Thursday, March 27, 2014

Met Juliet at the base of See Canyon Road at 0830 and drove up to Coon Creek Ranch, where we met the owner. The Nature Conservancy has bought a conservation easement on his 4,000 acre property as part of their push to conserve substantially all of the Irish Hills. This ranch is in fact very nice and has been carefully managed to avoid overgrazing and other abuses, but for me the gem is the access it provides to the middle section of Coon Creek, on BLM land sandwiched between Andre and Montana de Oro State Park.
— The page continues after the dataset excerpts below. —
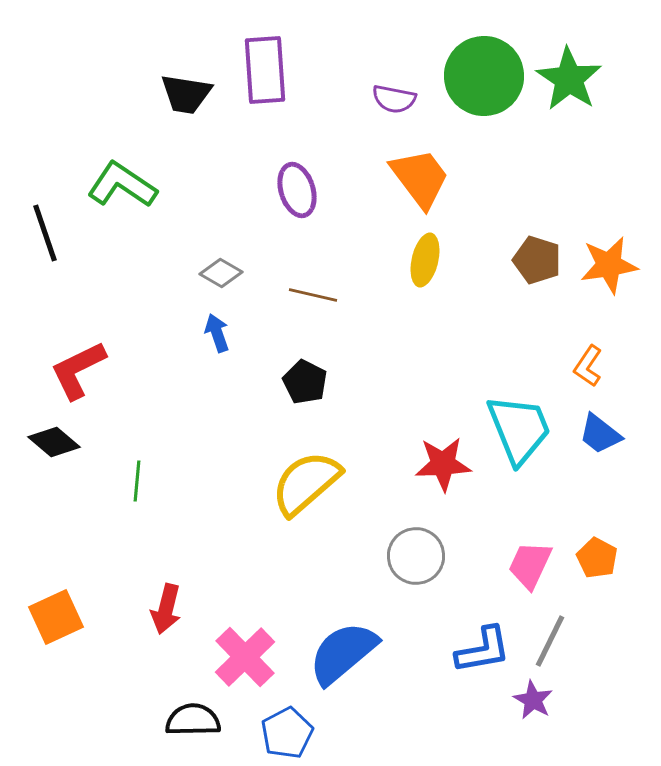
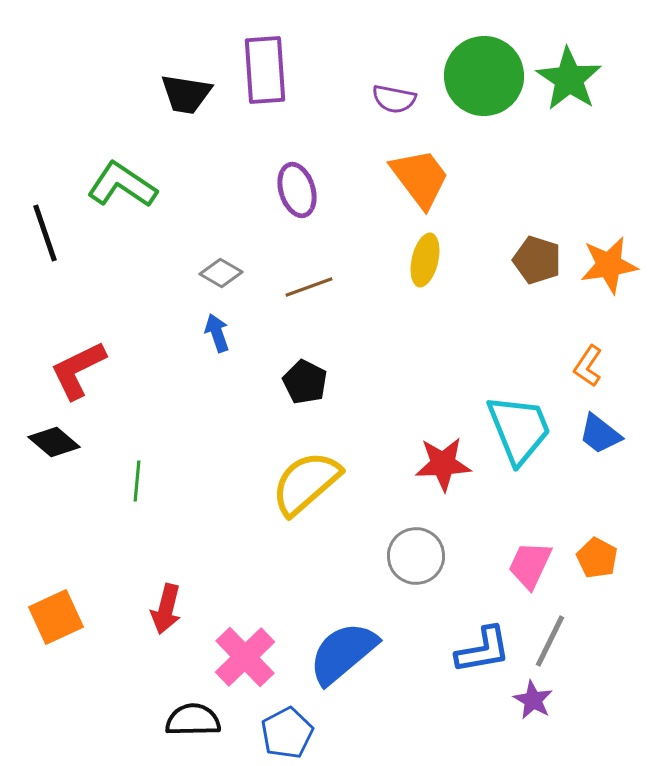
brown line: moved 4 px left, 8 px up; rotated 33 degrees counterclockwise
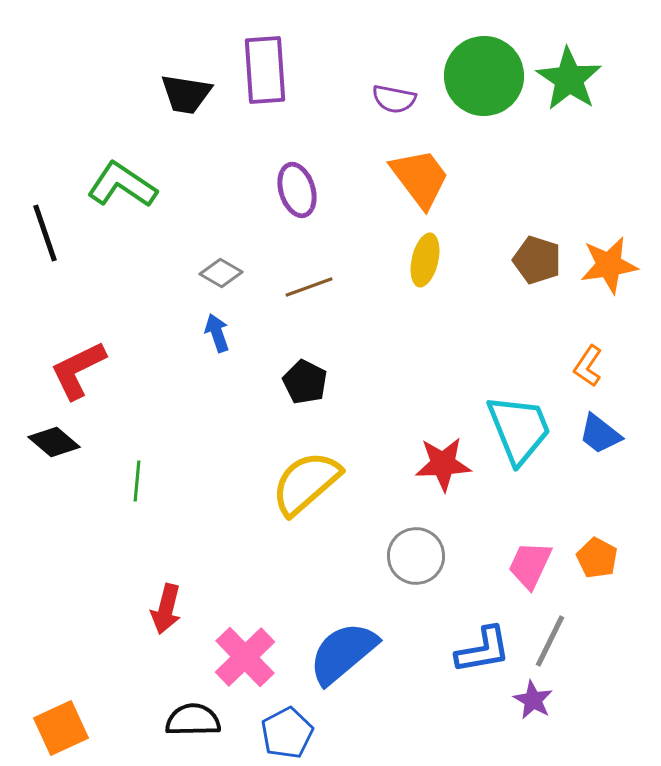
orange square: moved 5 px right, 111 px down
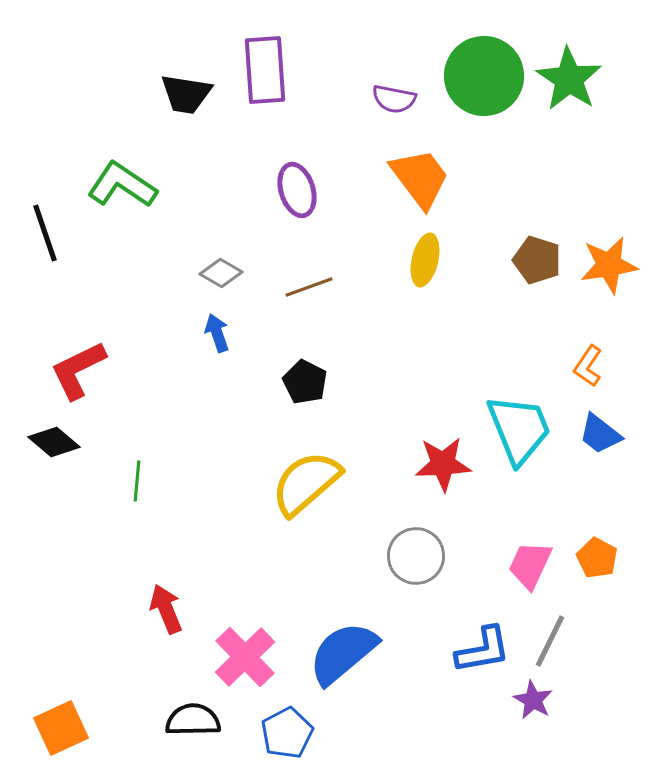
red arrow: rotated 144 degrees clockwise
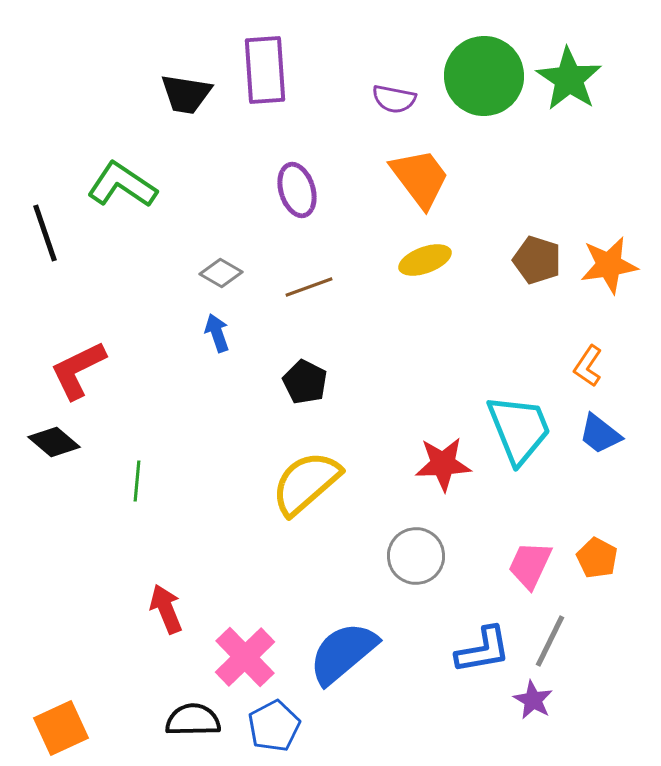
yellow ellipse: rotated 57 degrees clockwise
blue pentagon: moved 13 px left, 7 px up
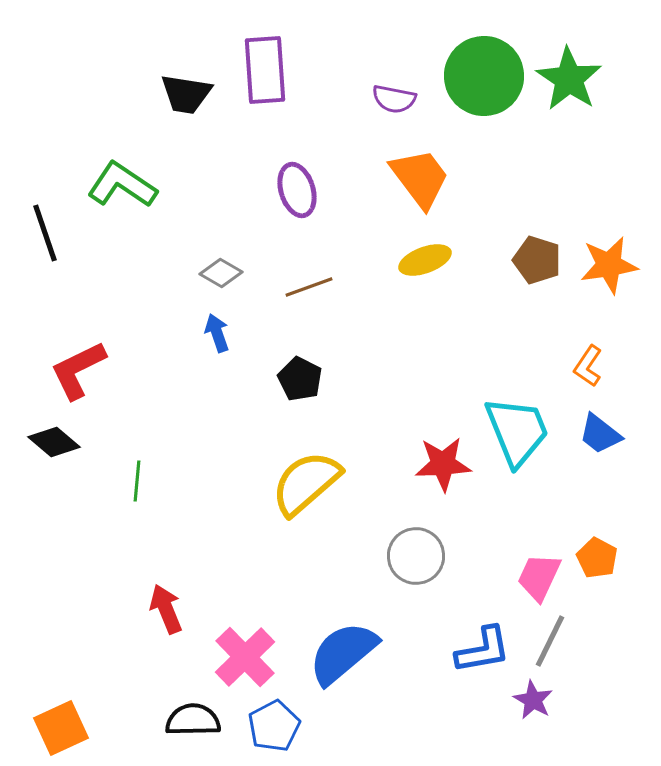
black pentagon: moved 5 px left, 3 px up
cyan trapezoid: moved 2 px left, 2 px down
pink trapezoid: moved 9 px right, 12 px down
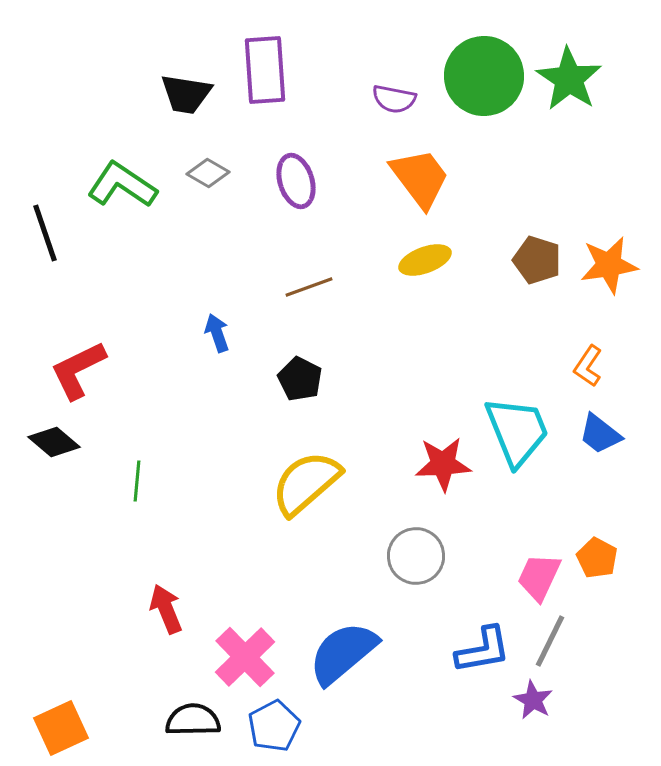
purple ellipse: moved 1 px left, 9 px up
gray diamond: moved 13 px left, 100 px up
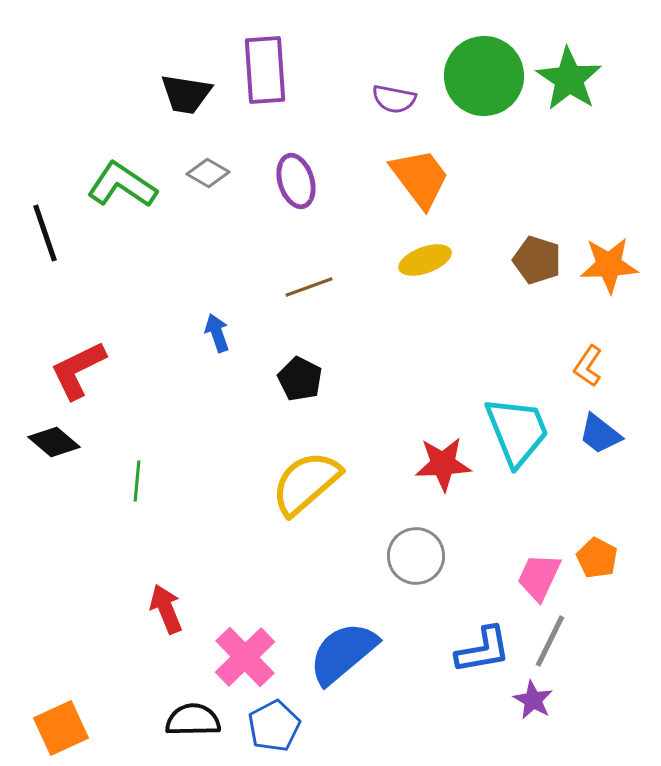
orange star: rotated 6 degrees clockwise
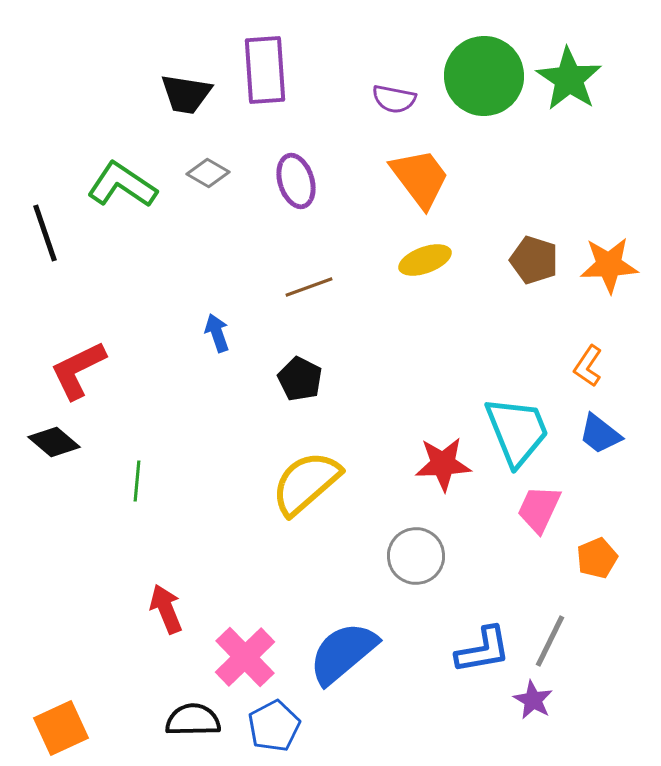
brown pentagon: moved 3 px left
orange pentagon: rotated 21 degrees clockwise
pink trapezoid: moved 68 px up
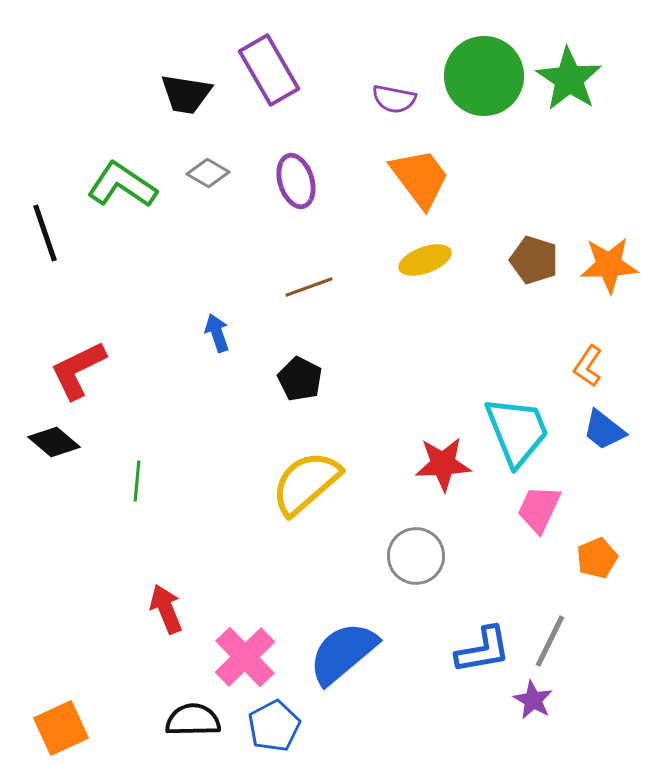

The creek today is flowing 3-5 cfs, essentially constantly in the area we checked, in a deeply-incised canyon with step walls and very heavy shade, plus a lot of understorey vegetation – mainly dogwood, but plenty of poison oak as well. The water is clear, no foam at waterfalls, and there are lots of trout to about 6” in the larger pools. Most of these pools are rather shallow as there is a fair bit of gravel being transported in the creek bed unlike many local streams, and there are few overhanging banks or deeply undercut rocks. Rocks are silicified bedded sandstones, angular blocks in the creek. We went downstream a little over a mile directly in the streambed, but saw no amphibians other than a hatchling Ensatina I found under a vertical log on the steep bank, and one Batrachoseps under a small log. The absence of Taricha here is very striking. The creek should have been packed with them. It is a relatively small creek here, though more substantial on Montana de Oro, but has the most mesic canyon vegetation anywhere in the region. The canyon walls are a mix of dirt and small outcrops with abundant downed logs and small mammal burrows, plenty of leaf litter from the dense canopy of oaks, laurels and maples, with madrones and Bishop pines halfway up the slopes.